How Clotting Is Measured
Doctors use simple blood tests to evaluate how well your clotting system works. A prothrombin time (PT) test measures how quickly the extrinsic pathway functions, with normal results falling between 9 and 13 seconds. A partial thromboplastin time (PTT) test evaluates the intrinsic pathway, with normal values between 25 and 35 seconds. Longer times in either test suggest a problem with specific clotting factors or the presence of a blood-thinning medication. A complete blood count reveals your platelet number, and results below 150,000 per microliter indicate a condition called thrombocytopenia.
How Blood-Thinning Medications Work
Medications that reduce clotting fall into two categories, and they work in fundamentally different ways.

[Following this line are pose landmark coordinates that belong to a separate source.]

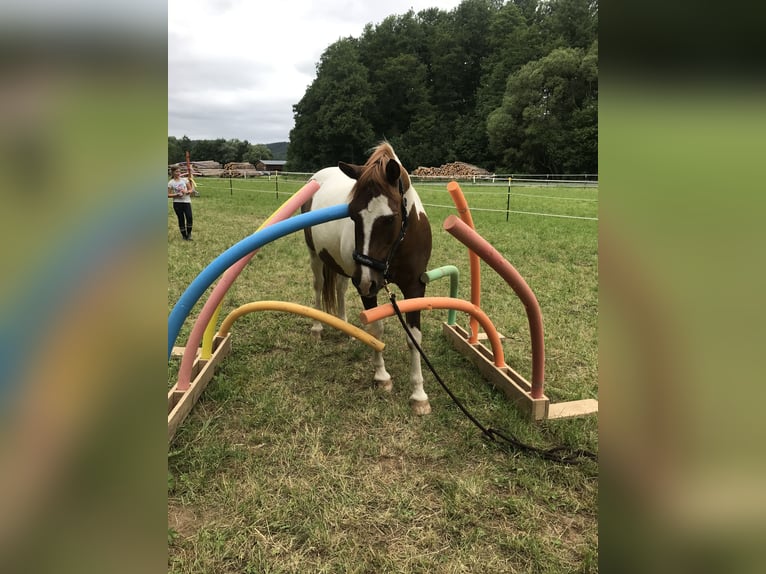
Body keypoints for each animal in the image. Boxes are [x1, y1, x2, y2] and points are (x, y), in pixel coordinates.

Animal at [300, 143, 432, 414]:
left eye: (390, 218)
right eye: (352, 215)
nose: (365, 281)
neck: (399, 245)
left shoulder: (415, 287)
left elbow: (414, 339)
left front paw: (419, 395)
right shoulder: (367, 286)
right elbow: (375, 329)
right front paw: (382, 377)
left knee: (340, 289)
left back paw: (345, 328)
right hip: (318, 258)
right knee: (318, 287)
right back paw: (317, 328)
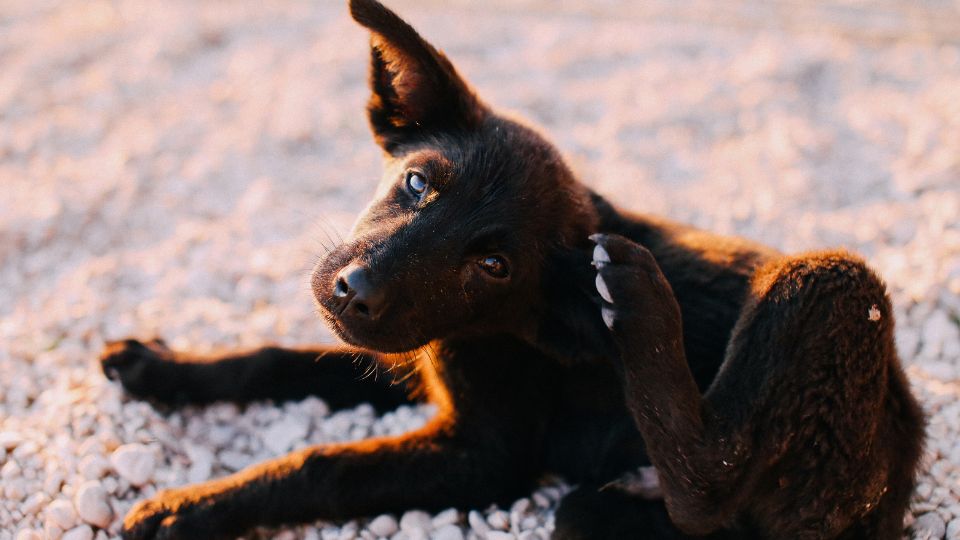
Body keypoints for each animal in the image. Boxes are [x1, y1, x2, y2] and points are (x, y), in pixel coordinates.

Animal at [101, 2, 928, 536]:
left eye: (494, 265)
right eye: (417, 183)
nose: (352, 291)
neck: (493, 328)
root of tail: (903, 447)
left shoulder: (484, 456)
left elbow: (326, 465)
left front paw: (190, 508)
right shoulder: (408, 358)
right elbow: (276, 359)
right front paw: (160, 367)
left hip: (828, 285)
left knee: (710, 485)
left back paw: (638, 304)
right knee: (620, 514)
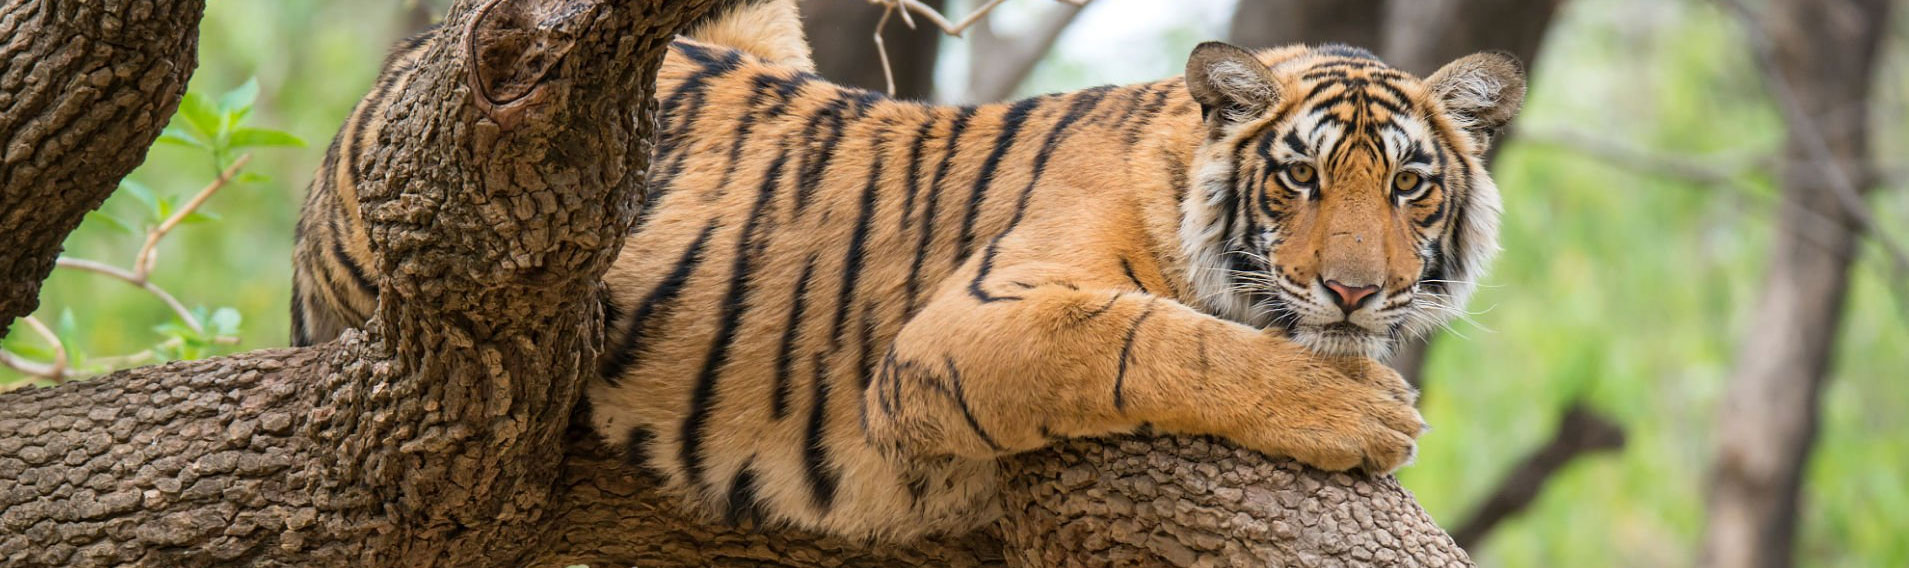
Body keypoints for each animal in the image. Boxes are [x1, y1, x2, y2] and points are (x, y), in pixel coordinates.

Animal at [292, 0, 1523, 543]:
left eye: (1409, 187)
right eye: (1299, 180)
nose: (1355, 293)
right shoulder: (967, 326)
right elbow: (1158, 340)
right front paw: (1361, 411)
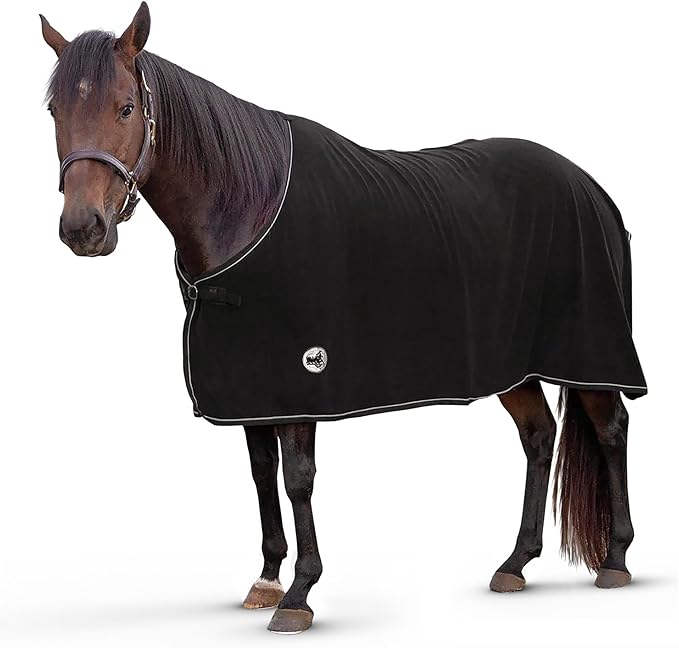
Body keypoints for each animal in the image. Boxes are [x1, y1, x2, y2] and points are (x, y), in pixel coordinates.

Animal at [40, 3, 646, 634]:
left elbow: (297, 479)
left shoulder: (301, 380)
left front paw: (299, 594)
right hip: (514, 366)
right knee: (539, 436)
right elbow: (261, 472)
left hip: (589, 351)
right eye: (55, 110)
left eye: (126, 108)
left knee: (611, 429)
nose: (83, 229)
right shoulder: (250, 384)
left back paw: (616, 559)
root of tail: (590, 187)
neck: (248, 206)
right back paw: (516, 562)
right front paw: (267, 579)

Antiplatelet drugs, like aspirin, prevent platelets from clumping together in the first place. They’re primarily used for conditions involving arterial clots, such as after a heart attack or stroke, because arterial clots are largely platelet-driven. Anticoagulants, on the other hand, interfere with the clotting cascade itself, slowing down the chain reaction that produces fibrin. These are used for conditions like atrial fibrillation or after a DVT, where clots form in slower-moving venous blood and depend more heavily on the protein cascade.
The distinction matters because the wrong type of blood thinner for a given condition may not provide adequate protection. In some high-risk situations, such as when a patient has both atrial fibrillation and a recently placed heart stent, doctors use both types together, carefully balancing clot prevention against the increased risk of bleeding.